Written by Robb Drzewicki
I’m not a health nut by any stretch of the imagination. In short, I love bacon, burgers, and beer. On the same token, I’m also not a spectacular athlete. Not to say that I’m inept, I’m just uncompetitive and never really got into the “fighting spirit” of team sports. That’s why my friends and family were so taken aback when I decided to spend the day of the St. Patrick’s Day Parade running the Corktown 5K instead of simply staring at parade floats while holding a plastic Solo cup of domestic beer. With my bad knee and a generally sedentary winter at my back, I decided to give it the old college try. I learned two things in the course of my challenge. First, I should run more. Second, there’s plenty of time to think on these runs. So, what was I thinking about while braving the 0 degree 3.1 mile jog? You and your nonprofit. I realized a few things while running along on this cold day. I thought I’d share a few of my thoughts on how it equates with nonprofit management.

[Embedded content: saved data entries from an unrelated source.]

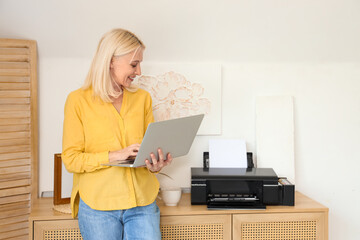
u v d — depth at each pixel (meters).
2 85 2.16
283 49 2.46
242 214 2.07
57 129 2.39
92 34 2.31
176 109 2.46
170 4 2.25
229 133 2.52
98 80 1.72
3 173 2.16
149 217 1.78
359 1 2.29
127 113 1.81
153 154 1.63
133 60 1.74
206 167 2.37
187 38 2.38
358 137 2.57
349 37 2.43
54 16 2.21
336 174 2.57
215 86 2.47
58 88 2.38
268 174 2.16
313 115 2.54
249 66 2.50
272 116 2.49
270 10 2.30
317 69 2.53
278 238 2.09
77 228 1.96
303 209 2.08
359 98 2.55
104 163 1.68
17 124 2.21
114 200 1.72
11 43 2.19
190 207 2.12
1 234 2.16
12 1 2.14
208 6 2.27
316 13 2.32
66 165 1.72
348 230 2.59
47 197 2.38
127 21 2.29
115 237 1.75
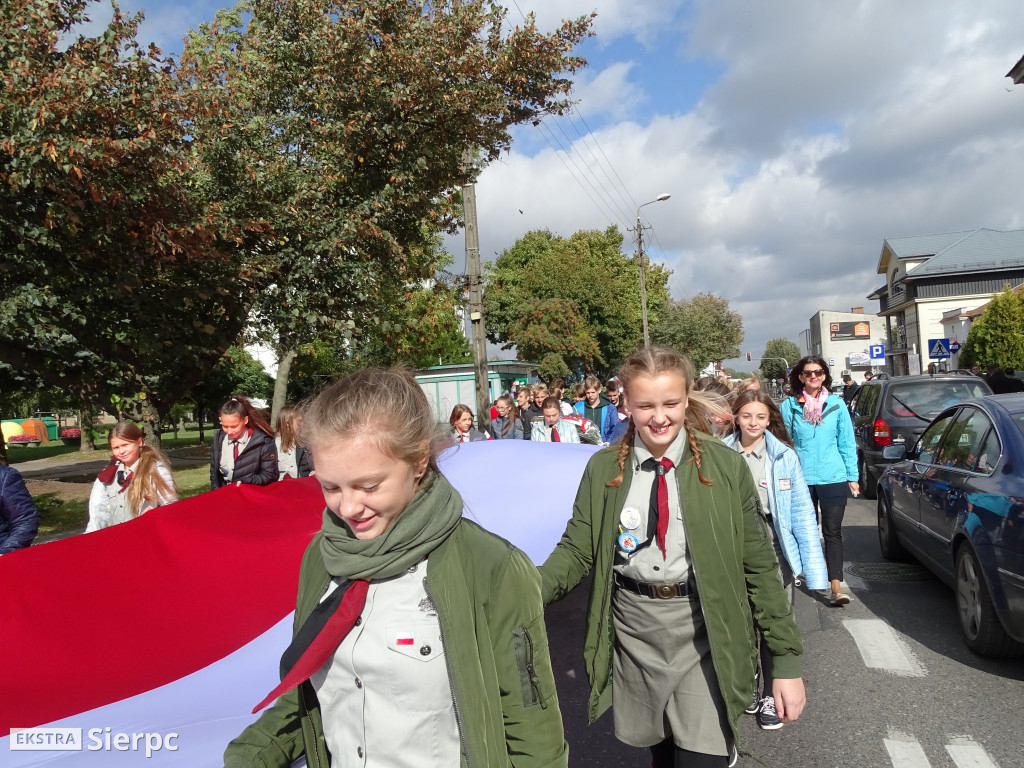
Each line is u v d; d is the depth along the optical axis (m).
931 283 51.03
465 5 11.83
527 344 39.38
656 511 2.48
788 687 2.39
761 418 4.14
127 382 11.20
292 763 1.67
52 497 15.19
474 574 1.52
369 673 1.46
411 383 1.57
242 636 3.28
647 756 3.74
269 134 12.31
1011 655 4.71
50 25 8.52
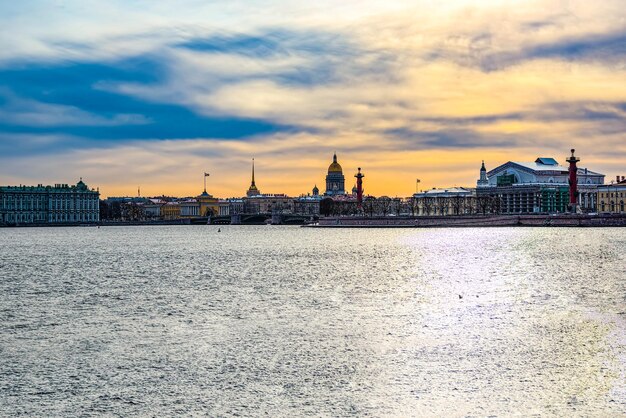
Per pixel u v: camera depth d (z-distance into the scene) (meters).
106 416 43.50
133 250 198.62
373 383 48.47
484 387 47.00
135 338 63.81
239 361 54.75
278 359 55.09
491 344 58.53
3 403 45.81
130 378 50.72
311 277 115.44
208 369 52.69
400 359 54.34
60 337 64.75
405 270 125.88
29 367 53.81
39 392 47.91
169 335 64.94
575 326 65.31
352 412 43.22
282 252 180.62
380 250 181.38
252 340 62.09
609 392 45.44
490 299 84.56
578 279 104.50
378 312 76.38
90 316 76.31
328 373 51.00
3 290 100.62
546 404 43.53
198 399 46.12
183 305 83.44
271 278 114.44
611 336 60.56
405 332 64.50
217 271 128.62
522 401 44.16
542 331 63.31
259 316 74.81
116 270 132.75
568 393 45.44
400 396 45.69
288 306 81.81
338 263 143.12
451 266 131.88
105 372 52.31
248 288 100.44
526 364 52.06
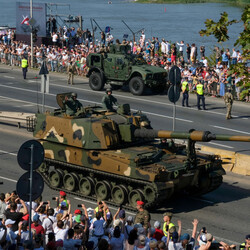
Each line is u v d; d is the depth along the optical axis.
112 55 68.88
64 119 39.81
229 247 24.80
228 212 36.28
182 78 70.75
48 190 40.72
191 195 39.41
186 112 61.44
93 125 38.22
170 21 176.50
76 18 103.62
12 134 54.94
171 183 35.28
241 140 31.58
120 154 37.19
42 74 51.00
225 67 69.19
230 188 41.00
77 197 39.22
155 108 62.84
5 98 67.81
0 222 25.27
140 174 35.47
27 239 24.83
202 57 75.50
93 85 71.00
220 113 61.09
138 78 67.31
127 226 26.77
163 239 26.17
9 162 46.22
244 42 23.02
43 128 41.12
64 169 40.97
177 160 37.75
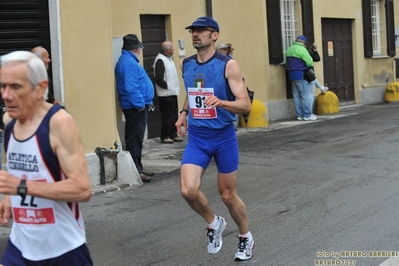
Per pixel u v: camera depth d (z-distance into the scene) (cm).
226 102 1037
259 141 2534
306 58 3109
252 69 3050
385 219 1384
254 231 1330
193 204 1086
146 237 1320
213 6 2820
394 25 4178
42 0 1725
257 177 1877
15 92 668
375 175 1850
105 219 1466
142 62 2498
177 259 1173
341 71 3734
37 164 682
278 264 1123
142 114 1842
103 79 1780
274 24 3112
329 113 3397
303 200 1584
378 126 2870
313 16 3422
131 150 1844
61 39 1692
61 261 705
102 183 1767
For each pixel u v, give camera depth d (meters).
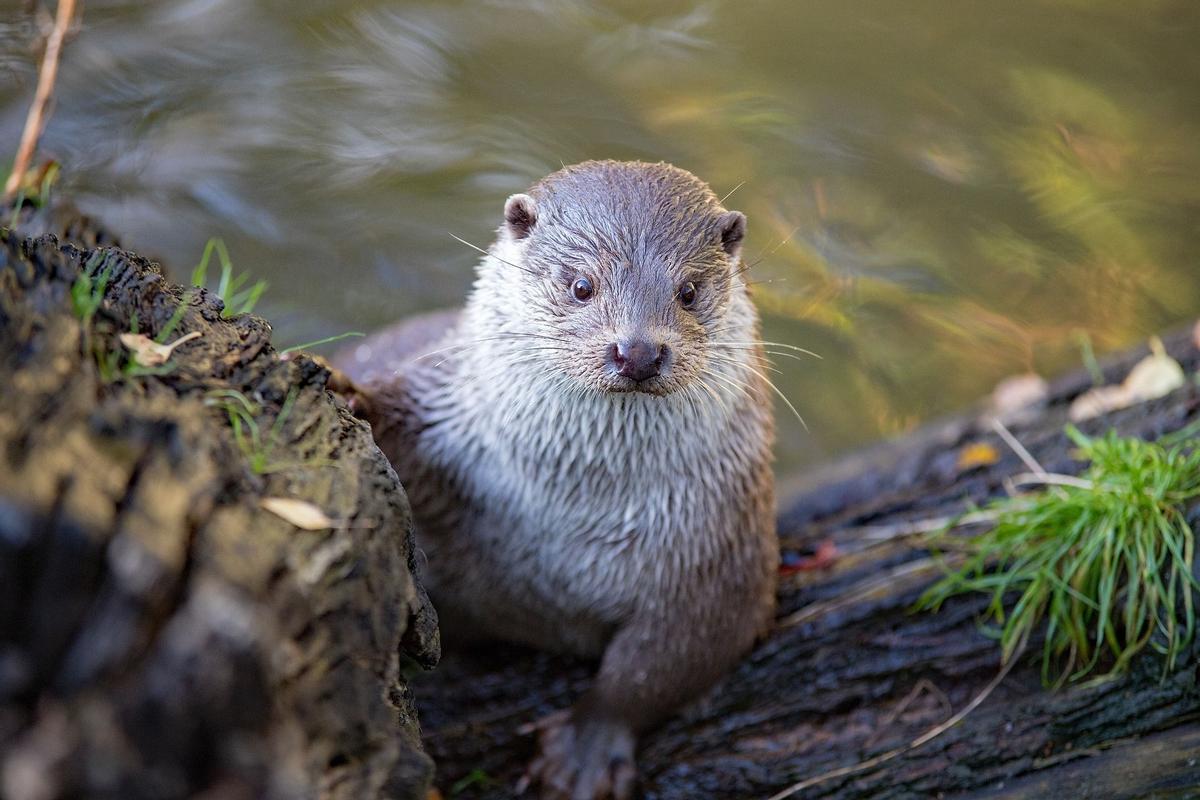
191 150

1. It was cold – Two years ago, the pasty faced Irish masses were getting sunburns at the parade. This year we had icicles hanging from our beards. When I say cold, I don’t mean that it was a brisk spring morning. I mean a blistering zero degree wind chill and occasional snow flurries. I’ve lived in Michigan my entire life. I don’t normally complain about the cold, but that’s because when it’s this cold out, I stay in my house. It wasn’t an option. The same can be said about the nonprofit environment from time to time. It can be frigid and seem like your donors are giving you the cold shoulder. The moral: You can’t control the weather. Don’t let a poor economic climate break your resolve to get things done in your nonprofit. Just because it’s one of the coldest Detroit winters on record doesn’t mean that it’s not warmer everywhere else. Just keep running. Run your part of the business; run your job; run your life. It’s the only actual control you have over the outcome when the weather is terrible.
2. It was long (comparatively) – As I said, I’m not a runner. I’m not even an athlete, nor was I ever. While other guys were trying out for the high school football team I was joining Model UN and debating international politics. In truth, it’s 3.1 miles (not an amazing feat, but it’s not a sprint either). To a guy that’s never done this sort of thing, it’s a long way. Sometimes the mission seems a long way off too. Sometimes, it seems like everyone’s in better shape than you are. It’s going to look like that in the nonprofit world too. You’re never going to feel 100% ready to complete the task. The moral: Stay the course. There are too many clichés and parables to recount here, but it’s true. You just need to keep your eye on the finish line and finish the race. Maybe the best part of getting near the finish line is seeing an actual tactile representation of it. There’s a big sign to run toward that says “FINISH.” I can’t find a better example of an ideal mission statement.
3. Plenty of people will think you’re crazy – My own mother was skeptical of my chances of finishing the race without the help of Detroit EMTs. Plenty of people know me as the one who’ll win a philosophical debate but lose a basketball game, so the assumption of disgrace was palpable. People are always skeptical of altruism as well. “Oh sure, have fun ending world hunger. Here’s five bucks.” The bitter pill to swallow is that you’re running a long race and most people don’t believe you’ll finish. The moral: Let your detractors know your plan and go for it. There’s no sense in wasting your time listening to naysayers. Be confident and keep your eyes on the finish line.
4. It’s better if you do it with friends – As I said; I ran this race with a group of my cousins. All of us are at varying levels of health, age, and general desire to run for extended periods of time. It came down to a simple desire to start and finish a race. A pack mentality can be used for good or evil. Think of the average political pundit, bigoted soap-box ranter, or UFO conspiracy theorist; the only reason they’re talking is because there’s someone there to listen to them. It goes the other way too. A group can get together and use a collective support system to achieve their goals instead of just run off at the mouth. I should also mention that many of the aforementioned cousins are founding members of the charity that started me on my journey in the industry. We’re quite accustomed to backing up one another’s outlandish plans and achieving greater success than initially assumed. Your paid staff and volunteers shouldn’t be any different. You’ve all got to buy in to the idea. The moral: A support system isn’t just about getting the best paid employees or the most experienced. It’s also about how all of those pieces fit together. In other words, sometimes “buy-in” is more important than a resume and a team is more important than a group of individuals.
5. Relish your small victories – I’m not exaggerating when I say that I had icicles in my beard. Within minutes of hitting the first water station, I was picking ice cubes out of my facial hair. On top of that, any time there was break in buildings, a crosswind would come in and slap you in the face with snow and brutally cold air. This made the tiny victories even more important. I’d often look for a fire hydrant or trash can ahead of me and just push to reach it. We do this all the time in for-profit and non-profit companies. Our goal may be 3 miles away, but this “sub-goal” can represent a piece of the puzzle. The moral: We need to be proud of every step along the way while continuing to realize that there’s a greater goal down the road.